### Exercise brief
Using the data that follows, say how many lines contain the word "naujienos", giving the number by itself.

### The data
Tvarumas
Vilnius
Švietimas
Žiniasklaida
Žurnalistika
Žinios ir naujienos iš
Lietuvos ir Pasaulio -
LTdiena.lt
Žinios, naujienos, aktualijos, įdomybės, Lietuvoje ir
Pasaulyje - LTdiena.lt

### Answer space
2